_HOW TO COMPLETE THIS TASK_
Can you give the lines from the very first one through the line containing "tāds ir pievienots." as a Markdown table with the columns Row and Line, leaving out any blank lines?

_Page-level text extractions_

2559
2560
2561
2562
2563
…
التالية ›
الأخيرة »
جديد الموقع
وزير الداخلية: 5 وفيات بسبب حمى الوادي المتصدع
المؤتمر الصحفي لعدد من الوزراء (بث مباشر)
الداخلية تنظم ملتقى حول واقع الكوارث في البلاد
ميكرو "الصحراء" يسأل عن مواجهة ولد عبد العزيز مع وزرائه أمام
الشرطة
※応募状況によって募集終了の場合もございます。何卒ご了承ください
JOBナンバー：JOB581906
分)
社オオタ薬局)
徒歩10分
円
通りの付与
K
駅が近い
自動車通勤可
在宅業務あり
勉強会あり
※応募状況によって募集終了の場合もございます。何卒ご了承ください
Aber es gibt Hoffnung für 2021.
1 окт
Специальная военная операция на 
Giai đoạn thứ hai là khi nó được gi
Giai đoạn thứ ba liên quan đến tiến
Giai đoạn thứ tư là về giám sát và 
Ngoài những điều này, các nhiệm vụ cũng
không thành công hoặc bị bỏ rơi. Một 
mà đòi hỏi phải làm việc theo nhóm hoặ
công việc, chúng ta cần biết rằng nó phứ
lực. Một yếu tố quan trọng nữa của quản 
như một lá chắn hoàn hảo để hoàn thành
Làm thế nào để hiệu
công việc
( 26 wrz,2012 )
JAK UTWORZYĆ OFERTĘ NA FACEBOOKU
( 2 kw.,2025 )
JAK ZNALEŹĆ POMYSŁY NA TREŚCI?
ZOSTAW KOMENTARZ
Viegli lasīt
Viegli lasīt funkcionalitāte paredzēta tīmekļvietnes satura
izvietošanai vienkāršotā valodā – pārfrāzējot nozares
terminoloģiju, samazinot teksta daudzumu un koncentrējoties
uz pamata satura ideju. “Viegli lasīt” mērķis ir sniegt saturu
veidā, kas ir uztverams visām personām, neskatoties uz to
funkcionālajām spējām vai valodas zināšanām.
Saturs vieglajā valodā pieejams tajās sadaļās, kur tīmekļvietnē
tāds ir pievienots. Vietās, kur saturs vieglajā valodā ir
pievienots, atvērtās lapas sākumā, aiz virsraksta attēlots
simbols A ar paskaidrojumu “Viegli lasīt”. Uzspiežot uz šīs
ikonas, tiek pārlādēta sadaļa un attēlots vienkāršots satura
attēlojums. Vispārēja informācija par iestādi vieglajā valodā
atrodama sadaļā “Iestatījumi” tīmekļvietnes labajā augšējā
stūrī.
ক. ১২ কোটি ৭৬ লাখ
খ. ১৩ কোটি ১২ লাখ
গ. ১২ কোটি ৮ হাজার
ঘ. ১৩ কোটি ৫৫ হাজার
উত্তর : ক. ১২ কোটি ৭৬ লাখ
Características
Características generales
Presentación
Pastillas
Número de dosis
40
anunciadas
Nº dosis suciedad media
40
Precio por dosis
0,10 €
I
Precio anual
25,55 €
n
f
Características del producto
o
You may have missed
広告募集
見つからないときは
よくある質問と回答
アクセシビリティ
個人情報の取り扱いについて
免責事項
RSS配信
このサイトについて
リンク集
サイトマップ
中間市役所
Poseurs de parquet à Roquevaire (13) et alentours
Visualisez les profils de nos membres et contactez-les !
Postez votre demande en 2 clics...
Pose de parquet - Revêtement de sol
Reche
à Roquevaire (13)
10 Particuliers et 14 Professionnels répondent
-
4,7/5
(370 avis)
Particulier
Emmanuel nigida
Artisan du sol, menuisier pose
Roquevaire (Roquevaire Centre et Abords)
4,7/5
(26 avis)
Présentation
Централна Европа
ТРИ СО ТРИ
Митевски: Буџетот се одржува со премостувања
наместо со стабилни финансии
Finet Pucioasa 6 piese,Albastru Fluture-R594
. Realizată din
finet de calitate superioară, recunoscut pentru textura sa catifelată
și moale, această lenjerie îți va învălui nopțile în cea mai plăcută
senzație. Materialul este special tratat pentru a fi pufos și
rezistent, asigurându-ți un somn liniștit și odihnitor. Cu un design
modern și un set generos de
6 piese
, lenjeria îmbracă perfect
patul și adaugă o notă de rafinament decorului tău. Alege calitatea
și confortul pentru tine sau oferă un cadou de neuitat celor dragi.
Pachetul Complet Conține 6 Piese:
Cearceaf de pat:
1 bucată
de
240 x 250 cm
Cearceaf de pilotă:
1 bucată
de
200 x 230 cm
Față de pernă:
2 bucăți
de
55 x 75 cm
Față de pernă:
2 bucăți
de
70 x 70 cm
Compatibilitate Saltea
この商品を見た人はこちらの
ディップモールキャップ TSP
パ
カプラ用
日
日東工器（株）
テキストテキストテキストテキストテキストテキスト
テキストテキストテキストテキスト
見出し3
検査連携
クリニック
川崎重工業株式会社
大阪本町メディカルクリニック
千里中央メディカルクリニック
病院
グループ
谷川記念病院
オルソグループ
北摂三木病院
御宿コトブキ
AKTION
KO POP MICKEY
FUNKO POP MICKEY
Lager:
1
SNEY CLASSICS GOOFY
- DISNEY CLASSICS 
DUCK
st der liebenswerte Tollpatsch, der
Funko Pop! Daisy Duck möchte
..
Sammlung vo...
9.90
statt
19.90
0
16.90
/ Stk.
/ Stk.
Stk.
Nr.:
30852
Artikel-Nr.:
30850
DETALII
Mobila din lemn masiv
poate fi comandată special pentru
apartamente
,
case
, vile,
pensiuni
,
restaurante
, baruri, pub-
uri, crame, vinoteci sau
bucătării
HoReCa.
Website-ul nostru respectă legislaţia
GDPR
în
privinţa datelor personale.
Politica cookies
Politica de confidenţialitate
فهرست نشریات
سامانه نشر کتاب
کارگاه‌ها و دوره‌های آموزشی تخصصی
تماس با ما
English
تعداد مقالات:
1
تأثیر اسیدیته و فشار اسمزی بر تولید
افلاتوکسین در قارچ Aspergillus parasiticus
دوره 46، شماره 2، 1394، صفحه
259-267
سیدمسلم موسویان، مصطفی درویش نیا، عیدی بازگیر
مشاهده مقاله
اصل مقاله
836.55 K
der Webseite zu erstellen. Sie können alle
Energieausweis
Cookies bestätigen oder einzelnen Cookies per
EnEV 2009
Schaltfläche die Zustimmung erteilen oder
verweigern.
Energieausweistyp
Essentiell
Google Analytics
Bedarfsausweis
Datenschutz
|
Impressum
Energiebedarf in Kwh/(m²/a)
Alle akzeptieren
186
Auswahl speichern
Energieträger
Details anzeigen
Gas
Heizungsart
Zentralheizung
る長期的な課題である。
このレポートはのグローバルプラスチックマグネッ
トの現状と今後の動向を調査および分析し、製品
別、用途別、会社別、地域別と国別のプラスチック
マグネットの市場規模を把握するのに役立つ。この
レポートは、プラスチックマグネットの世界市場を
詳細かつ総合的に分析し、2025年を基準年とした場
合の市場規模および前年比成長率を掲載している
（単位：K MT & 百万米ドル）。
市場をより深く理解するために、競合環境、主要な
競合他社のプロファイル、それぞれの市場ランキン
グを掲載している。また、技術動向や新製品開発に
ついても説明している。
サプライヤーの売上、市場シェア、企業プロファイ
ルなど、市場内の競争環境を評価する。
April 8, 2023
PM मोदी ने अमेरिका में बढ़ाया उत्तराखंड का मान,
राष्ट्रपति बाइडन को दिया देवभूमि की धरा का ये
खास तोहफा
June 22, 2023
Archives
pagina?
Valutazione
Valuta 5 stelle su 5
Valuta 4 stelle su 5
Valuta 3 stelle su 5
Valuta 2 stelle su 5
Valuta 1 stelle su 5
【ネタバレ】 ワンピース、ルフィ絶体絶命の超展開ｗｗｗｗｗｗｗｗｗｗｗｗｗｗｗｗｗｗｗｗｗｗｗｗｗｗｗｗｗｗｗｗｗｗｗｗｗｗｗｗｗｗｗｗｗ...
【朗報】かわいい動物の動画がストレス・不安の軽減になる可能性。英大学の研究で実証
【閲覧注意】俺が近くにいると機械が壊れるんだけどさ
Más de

_PROBLEM SOLUTION_
| Row | Line |
|---|---|
| 1 | 2559 |
| 2 | 2560 |
| 3 | 2561 |
| 4 | 2562 |
| 5 | 2563 |
| 6 | … |
| 7 | التالية › |
| 8 | الأخيرة » |
| 9 | جديد الموقع |
| 10 | وزير الداخلية: 5 وفيات بسبب حمى الوادي المتصدع |
| 11 | المؤتمر الصحفي لعدد من الوزراء (بث مباشر) |
| 12 | الداخلية تنظم ملتقى حول واقع الكوارث في البلاد |
| 13 | ميكرو "الصحراء" يسأل عن مواجهة ولد عبد العزيز مع وزرائه أمام |
| 14 | الشرطة |
| 15 | ※応募状況によって募集終了の場合もございます。何卒ご了承ください |
| 16 | JOBナンバー：JOB581906 |
| 17 | 分) |
| 18 | 社オオタ薬局) |
| 19 | 徒歩10分 |
| 20 | 円 |
| 21 | 通りの付与 |
| 22 | K |
| 23 | 駅が近い |
| 24 | 自動車通勤可 |
| 25 | 在宅業務あり |
| 26 | 勉強会あり |
| 27 | ※応募状況によって募集終了の場合もございます。何卒ご了承ください |
| 28 | Aber es gibt Hoffnung für 2021. |
| 29 | 1 окт |
| 30 | Специальная военная операция на  |
| 31 | Giai đoạn thứ hai là khi nó được gi |
| 32 | Giai đoạn thứ ba liên quan đến tiến |
| 33 | Giai đoạn thứ tư là về giám sát và  |
| 34 | Ngoài những điều này, các nhiệm vụ cũng |
| 35 | không thành công hoặc bị bỏ rơi. Một  |
| 36 | mà đòi hỏi phải làm việc theo nhóm hoặ |
| 37 | công việc, chúng ta cần biết rằng nó phứ |
| 38 | lực. Một yếu tố quan trọng nữa của quản  |
| 39 | như một lá chắn hoàn hảo để hoàn thành |
| 40 | Làm thế nào để hiệu |
| 41 | công việc |
| 42 | ( 26 wrz,2012 ) |
| 43 | JAK UTWORZYĆ OFERTĘ NA FACEBOOKU |
| 44 | ( 2 kw.,2025 ) |
| 45 | JAK ZNALEŹĆ POMYSŁY NA TREŚCI? |
| 46 | ZOSTAW KOMENTARZ |
| 47 | Viegli lasīt |
| 48 | Viegli lasīt funkcionalitāte paredzēta tīmekļvietnes satura |
| 49 | izvietošanai vienkāršotā valodā – pārfrāzējot nozares |
| 50 | terminoloģiju, samazinot teksta daudzumu un koncentrējoties |
| 51 | uz pamata satura ideju. “Viegli lasīt” mērķis ir sniegt saturu |
| 52 | veidā, kas ir uztverams visām personām, neskatoties uz to |
| 53 | funkcionālajām spējām vai valodas zināšanām. |
| 54 | Saturs vieglajā valodā pieejams tajās sadaļās, kur tīmekļvietnē |
| 55 | tāds ir pievienots. Vietās, kur saturs vieglajā valodā ir |